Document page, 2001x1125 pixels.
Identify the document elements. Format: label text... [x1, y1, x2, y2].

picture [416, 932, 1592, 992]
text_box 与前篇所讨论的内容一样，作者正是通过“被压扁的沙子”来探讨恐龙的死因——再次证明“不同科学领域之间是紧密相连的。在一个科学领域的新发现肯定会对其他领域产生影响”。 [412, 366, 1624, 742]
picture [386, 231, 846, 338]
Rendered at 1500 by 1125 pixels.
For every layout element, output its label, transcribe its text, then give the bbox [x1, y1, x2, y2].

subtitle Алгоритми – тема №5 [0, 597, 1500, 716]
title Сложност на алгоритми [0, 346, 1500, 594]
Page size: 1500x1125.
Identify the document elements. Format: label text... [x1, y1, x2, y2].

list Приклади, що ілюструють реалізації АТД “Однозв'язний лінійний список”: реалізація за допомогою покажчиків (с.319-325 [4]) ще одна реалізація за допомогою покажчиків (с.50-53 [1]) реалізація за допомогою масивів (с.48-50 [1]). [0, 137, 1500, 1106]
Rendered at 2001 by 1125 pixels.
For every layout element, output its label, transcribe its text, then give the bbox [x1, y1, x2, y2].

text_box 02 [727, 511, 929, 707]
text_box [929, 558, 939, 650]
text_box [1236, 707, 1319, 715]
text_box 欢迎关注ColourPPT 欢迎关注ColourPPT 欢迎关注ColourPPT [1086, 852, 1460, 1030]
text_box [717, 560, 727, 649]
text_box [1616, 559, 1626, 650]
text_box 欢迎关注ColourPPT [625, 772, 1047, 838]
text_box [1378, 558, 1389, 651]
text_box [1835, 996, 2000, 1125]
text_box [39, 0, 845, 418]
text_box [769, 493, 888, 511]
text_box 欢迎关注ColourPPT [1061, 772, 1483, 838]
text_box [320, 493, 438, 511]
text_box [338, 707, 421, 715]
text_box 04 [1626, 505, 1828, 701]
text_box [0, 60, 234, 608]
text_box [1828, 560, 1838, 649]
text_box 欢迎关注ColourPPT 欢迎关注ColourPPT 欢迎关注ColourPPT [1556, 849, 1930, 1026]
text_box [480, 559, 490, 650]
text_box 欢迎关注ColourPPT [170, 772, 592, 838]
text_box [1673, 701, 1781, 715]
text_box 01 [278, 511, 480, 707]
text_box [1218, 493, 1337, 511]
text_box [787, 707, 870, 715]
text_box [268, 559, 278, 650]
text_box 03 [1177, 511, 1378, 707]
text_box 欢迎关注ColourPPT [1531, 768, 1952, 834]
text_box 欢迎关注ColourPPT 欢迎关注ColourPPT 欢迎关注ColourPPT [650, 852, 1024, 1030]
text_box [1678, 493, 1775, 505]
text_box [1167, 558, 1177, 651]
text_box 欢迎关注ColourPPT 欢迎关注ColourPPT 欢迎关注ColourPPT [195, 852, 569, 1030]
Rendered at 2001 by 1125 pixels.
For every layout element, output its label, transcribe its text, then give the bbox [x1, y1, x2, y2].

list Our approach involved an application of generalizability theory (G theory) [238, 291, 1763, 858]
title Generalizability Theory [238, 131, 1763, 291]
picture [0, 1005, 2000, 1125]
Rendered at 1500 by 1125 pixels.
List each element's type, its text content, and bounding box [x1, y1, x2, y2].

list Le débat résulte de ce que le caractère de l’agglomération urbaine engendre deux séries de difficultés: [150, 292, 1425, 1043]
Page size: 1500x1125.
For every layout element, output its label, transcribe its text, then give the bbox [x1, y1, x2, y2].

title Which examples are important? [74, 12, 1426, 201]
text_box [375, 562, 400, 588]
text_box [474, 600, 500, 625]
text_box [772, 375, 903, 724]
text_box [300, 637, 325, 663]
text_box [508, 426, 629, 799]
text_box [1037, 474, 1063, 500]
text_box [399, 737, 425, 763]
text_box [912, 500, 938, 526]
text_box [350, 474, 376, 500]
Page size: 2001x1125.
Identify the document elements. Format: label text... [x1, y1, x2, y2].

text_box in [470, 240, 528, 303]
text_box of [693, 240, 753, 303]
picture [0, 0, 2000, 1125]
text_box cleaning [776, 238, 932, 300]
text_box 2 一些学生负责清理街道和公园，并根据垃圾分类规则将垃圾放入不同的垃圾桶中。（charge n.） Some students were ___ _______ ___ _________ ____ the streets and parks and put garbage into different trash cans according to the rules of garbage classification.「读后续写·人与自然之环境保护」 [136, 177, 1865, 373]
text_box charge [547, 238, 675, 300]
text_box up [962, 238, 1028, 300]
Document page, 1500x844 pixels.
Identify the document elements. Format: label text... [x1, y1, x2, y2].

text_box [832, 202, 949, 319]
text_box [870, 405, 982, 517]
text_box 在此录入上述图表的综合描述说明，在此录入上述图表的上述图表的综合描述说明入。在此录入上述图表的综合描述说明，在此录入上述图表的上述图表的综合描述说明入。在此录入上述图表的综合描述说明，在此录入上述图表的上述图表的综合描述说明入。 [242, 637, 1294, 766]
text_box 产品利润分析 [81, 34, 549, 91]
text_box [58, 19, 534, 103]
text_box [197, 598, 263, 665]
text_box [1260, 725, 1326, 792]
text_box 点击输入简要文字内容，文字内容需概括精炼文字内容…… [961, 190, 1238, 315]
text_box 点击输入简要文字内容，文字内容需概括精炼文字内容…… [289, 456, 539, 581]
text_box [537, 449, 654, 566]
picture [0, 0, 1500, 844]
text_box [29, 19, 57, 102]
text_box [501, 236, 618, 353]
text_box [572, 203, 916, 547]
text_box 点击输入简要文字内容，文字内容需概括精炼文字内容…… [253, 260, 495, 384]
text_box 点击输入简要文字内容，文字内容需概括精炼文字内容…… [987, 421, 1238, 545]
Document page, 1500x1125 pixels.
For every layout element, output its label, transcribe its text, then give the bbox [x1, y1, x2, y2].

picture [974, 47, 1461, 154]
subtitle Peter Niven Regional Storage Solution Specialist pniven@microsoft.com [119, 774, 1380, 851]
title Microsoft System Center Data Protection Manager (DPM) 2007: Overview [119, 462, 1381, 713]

▸ What you will do
In this exercise, the data above is to be printed exactly.

▸ Solution
Document page, 2001x1125 pixels.
Identify the document elements. Format: label text... [x1, y1, x2, y2].

picture [416, 932, 1592, 992]
text_box 与前篇所讨论的内容一样，作者正是通过“被压扁的沙子”来探讨恐龙的死因——再次证明“不同科学领域之间是紧密相连的。在一个科学领域的新发现肯定会对其他领域产生影响”。 [412, 366, 1624, 742]
picture [386, 231, 846, 338]
Rendered at 1500 by 1125 pixels.
For every layout element, output its label, transcribe its text, then give the bbox [x1, y1, x2, y2].

subtitle Алгоритми – тема №5 [0, 597, 1500, 716]
title Сложност на алгоритми [0, 346, 1500, 594]
Page size: 1500x1125.
Identify the document elements. Format: label text... [x1, y1, x2, y2].

list Приклади, що ілюструють реалізації АТД “Однозв'язний лінійний список”: реалізація за допомогою покажчиків (с.319-325 [4]) ще одна реалізація за допомогою покажчиків (с.50-53 [1]) реалізація за допомогою масивів (с.48-50 [1]). [0, 137, 1500, 1106]
Rendered at 2001 by 1125 pixels.
For every layout element, output its label, transcribe its text, then give the bbox [x1, y1, x2, y2].

text_box 02 [727, 511, 929, 707]
text_box [929, 558, 939, 650]
text_box [1236, 707, 1319, 715]
text_box 欢迎关注ColourPPT 欢迎关注ColourPPT 欢迎关注ColourPPT [1086, 852, 1460, 1030]
text_box [717, 560, 727, 649]
text_box [1616, 559, 1626, 650]
text_box 欢迎关注ColourPPT [625, 772, 1047, 838]
text_box [1378, 558, 1389, 651]
text_box [1835, 996, 2000, 1125]
text_box [39, 0, 845, 418]
text_box [769, 493, 888, 511]
text_box 欢迎关注ColourPPT [1061, 772, 1483, 838]
text_box [320, 493, 438, 511]
text_box [338, 707, 421, 715]
text_box 04 [1626, 505, 1828, 701]
text_box [0, 60, 234, 608]
text_box [1828, 560, 1838, 649]
text_box 欢迎关注ColourPPT 欢迎关注ColourPPT 欢迎关注ColourPPT [1556, 849, 1930, 1026]
text_box [480, 559, 490, 650]
text_box 欢迎关注ColourPPT [170, 772, 592, 838]
text_box [1673, 701, 1781, 715]
text_box 01 [278, 511, 480, 707]
text_box [1218, 493, 1337, 511]
text_box [787, 707, 870, 715]
text_box [268, 559, 278, 650]
text_box 03 [1177, 511, 1378, 707]
text_box 欢迎关注ColourPPT [1531, 768, 1952, 834]
text_box 欢迎关注ColourPPT 欢迎关注ColourPPT 欢迎关注ColourPPT [650, 852, 1024, 1030]
text_box [1678, 493, 1775, 505]
text_box [1167, 558, 1177, 651]
text_box 欢迎关注ColourPPT 欢迎关注ColourPPT 欢迎关注ColourPPT [195, 852, 569, 1030]
Rendered at 2001 by 1125 pixels.
For every layout element, output its label, transcribe its text, then give the bbox [x1, y1, x2, y2].

list Our approach involved an application of generalizability theory (G theory) [238, 291, 1763, 858]
title Generalizability Theory [238, 131, 1763, 291]
picture [0, 1005, 2000, 1125]
Rendered at 1500 by 1125 pixels.
List each element's type, its text content, and bounding box [x1, y1, x2, y2].

list Le débat résulte de ce que le caractère de l’agglomération urbaine engendre deux séries de difficultés: [150, 292, 1425, 1043]
Page size: 1500x1125.
For every layout element, output its label, transcribe its text, then give the bbox [x1, y1, x2, y2].

title Which examples are important? [74, 12, 1426, 201]
text_box [375, 562, 400, 588]
text_box [474, 600, 500, 625]
text_box [772, 375, 903, 724]
text_box [300, 637, 325, 663]
text_box [508, 426, 629, 799]
text_box [1037, 474, 1063, 500]
text_box [399, 737, 425, 763]
text_box [912, 500, 938, 526]
text_box [350, 474, 376, 500]
Page size: 2001x1125.
Identify the document elements. Format: label text... [x1, y1, x2, y2].

text_box in [470, 240, 528, 303]
text_box of [693, 240, 753, 303]
picture [0, 0, 2000, 1125]
text_box cleaning [776, 238, 932, 300]
text_box 2 一些学生负责清理街道和公园，并根据垃圾分类规则将垃圾放入不同的垃圾桶中。（charge n.） Some students were ___ _______ ___ _________ ____ the streets and parks and put garbage into different trash cans according to the rules of garbage classification.「读后续写·人与自然之环境保护」 [136, 177, 1865, 373]
text_box charge [547, 238, 675, 300]
text_box up [962, 238, 1028, 300]
Document page, 1500x844 pixels.
Identify the document elements. Format: label text... [x1, y1, x2, y2].

text_box [832, 202, 949, 319]
text_box [870, 405, 982, 517]
text_box 在此录入上述图表的综合描述说明，在此录入上述图表的上述图表的综合描述说明入。在此录入上述图表的综合描述说明，在此录入上述图表的上述图表的综合描述说明入。在此录入上述图表的综合描述说明，在此录入上述图表的上述图表的综合描述说明入。 [242, 637, 1294, 766]
text_box 产品利润分析 [81, 34, 549, 91]
text_box [58, 19, 534, 103]
text_box [197, 598, 263, 665]
text_box [1260, 725, 1326, 792]
text_box 点击输入简要文字内容，文字内容需概括精炼文字内容…… [961, 190, 1238, 315]
text_box 点击输入简要文字内容，文字内容需概括精炼文字内容…… [289, 456, 539, 581]
text_box [537, 449, 654, 566]
picture [0, 0, 1500, 844]
text_box [29, 19, 57, 102]
text_box [501, 236, 618, 353]
text_box [572, 203, 916, 547]
text_box 点击输入简要文字内容，文字内容需概括精炼文字内容…… [253, 260, 495, 384]
text_box 点击输入简要文字内容，文字内容需概括精炼文字内容…… [987, 421, 1238, 545]
Document page, 1500x1125 pixels.
For every layout element, output its label, transcribe its text, then give the bbox [x1, y1, x2, y2].

picture [974, 47, 1461, 154]
subtitle Peter Niven Regional Storage Solution Specialist pniven@microsoft.com [119, 774, 1380, 851]
title Microsoft System Center Data Protection Manager (DPM) 2007: Overview [119, 462, 1381, 713]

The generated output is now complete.